On March 12, the U.S. Federal Reserve Board announced that it was banning two former senior investment bankers in the Goldman Sachs Group, Tim Leissner and Ng Chong Hwa (also known as Roger Ng), for their participation in a scheme to illegally divert billions of dollars from the Malaysian sovereign wealth fund 1Malaysia Development Berhad (1MDB).
The Board stated that in their capacities as senior investment bankers employed by foreign subsidiaries of Goldman Sachs, Leissner and Ng coordinated bond offerings arranged by Goldman for 1MDB in 2012 and 2013. “The funds diverted from 1MDB,” according to the Board, “were then used for the conspirators’ personal benefit and to bribe certain government officials in Malaysia and Abu Dhabi.”
Leissner, who consented to the permanent ban, was fined an additional $1.42 million by the Board. In 2018, Leissner had pleaded guilty to a criminal information, filed in the Eastern District of New York and unsealed in November 2018, that charged him with conspiracy to violate the Foreign Corrupt Practices Act (FCPA) and money-laundering conspiracy in connection with his participation in the scheme described above. In connection with that plea, Leissner was also ordered to forfeit $43,700,000.

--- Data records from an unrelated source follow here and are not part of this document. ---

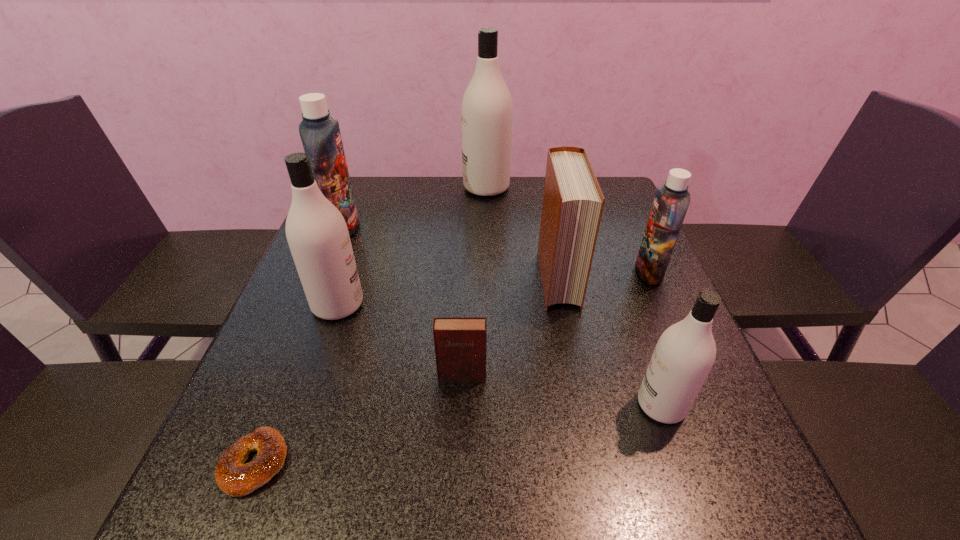
Identify which shampoo is located as the nearest to the bigger blue shampoo. Please provide its 2D coordinates. Your answer should be formatted as a tuple, i.e. [(x, y)], where the tuple contains the x and y coordinates of a point satisfying the conditions above.

[(317, 234)]

The width and height of the screenshot is (960, 540). What are the coordinates of `white shampoo that is the third closest to the sixth object from left to right` in the screenshot? It's located at (317, 234).

Identify which white shampoo is the nearest to the second biggest white shampoo. Please provide its 2D coordinates. Your answer should be formatted as a tuple, i.e. [(x, y)], where the tuple contains the x and y coordinates of a point satisfying the conditions above.

[(487, 109)]

This screenshot has width=960, height=540. Find the location of `blank space that satisfies the following two spatial constraints: 1. on the back side of the brown bagel; 2. on the front label of the farther blue shampoo`. blank space that satisfies the following two spatial constraints: 1. on the back side of the brown bagel; 2. on the front label of the farther blue shampoo is located at coordinates (348, 228).

You are a GUI agent. You are given a task and a screenshot of the screen. Output one action in this format:
    pyautogui.click(x=<x>, y=<y>)
    Task: Click on the vacant space that satisfies the following two spatial constraints: 1. on the front label of the left blue shampoo; 2. on the left side of the bagel
    
    Given the screenshot: What is the action you would take?
    pyautogui.click(x=247, y=463)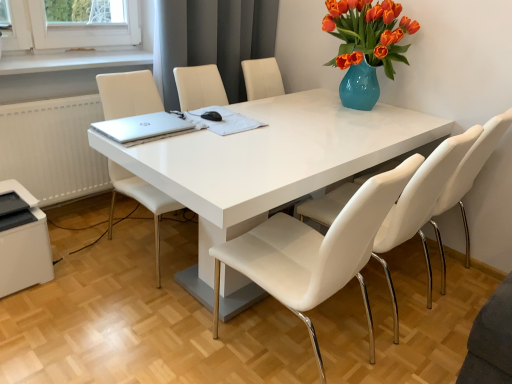
Locate an element on the screen. empty space that is to the right of white plastic printer at lower left is located at coordinates point(77,276).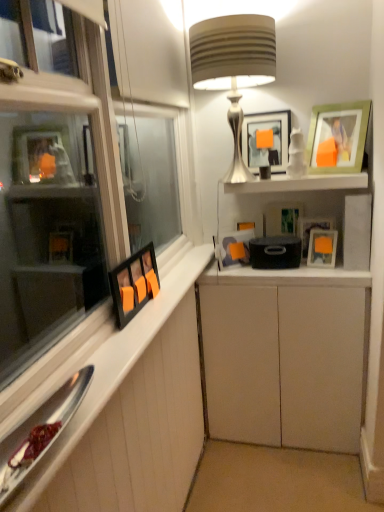
Question: In terms of size, does white matte cabinet at center, positioned as the first cabinetry in right-to-left order, appear bigger or smaller than matte black picture frame at upper right, which is the 2th picture frame in left-to-right order?

Choices:
 (A) big
 (B) small

Answer: (A)

Question: Considering their positions, is white matte cabinet at center, the 2th cabinetry in the left-to-right sequence, located in front of or behind matte black picture frame at upper right, which is counted as the 6th picture frame, starting from the right?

In November 2018, Ng was arrested in Malaysia pursuant to a provisional arrest warrant filed by the United States, and the U.S. Department of Justice announced the unsealing of an indictment in the Eastern District of New York against Ng and fugitive Malaysian financier Jho Low for FCPA conspiracy and money-laundering conspiracy for their roles in the above-described scheme. In December 2018, Malaysia also indicted Ng for his role in the scheme. Ng subsequently agreed to waive extradition and to return to the United States to face the charges against him, but Malaysian Attorney General Tommy Thomas reportedly “advised the government against doing so until Ng’s cases in Malaysian courts are completed.”
Note: The Board’s action against Leissner and Ng reflects a continuation of the more aggressive stance that it has taken on bankers’ participation in foreign bribery since the 2016 FCPA resolution with JP Morgan Securities (Asia Pacific) Limited (JP Morgan APAC). In that latter resolution, which involved hiring of children of foreign government officials in order to obtain improper business advantages, the Board permanently barred two former JP Morgan APAC investment bankers from the industry without the bankers’ being criminally charged in the United States, and assessed a $1 million civil penalty against one of the former bankers and a $500,000 civil money penalty against the other former banker.
In this case, the Board chose to take action against Ng even before he pleaded or was found guilty of either set of criminal charges, and evidently negotiated a resolution with Leissner after his 2018 guilty plea. There is every reason to expect that the Board will continue similar uses of its prohibition authority in future FCPA cases involving the financial sector.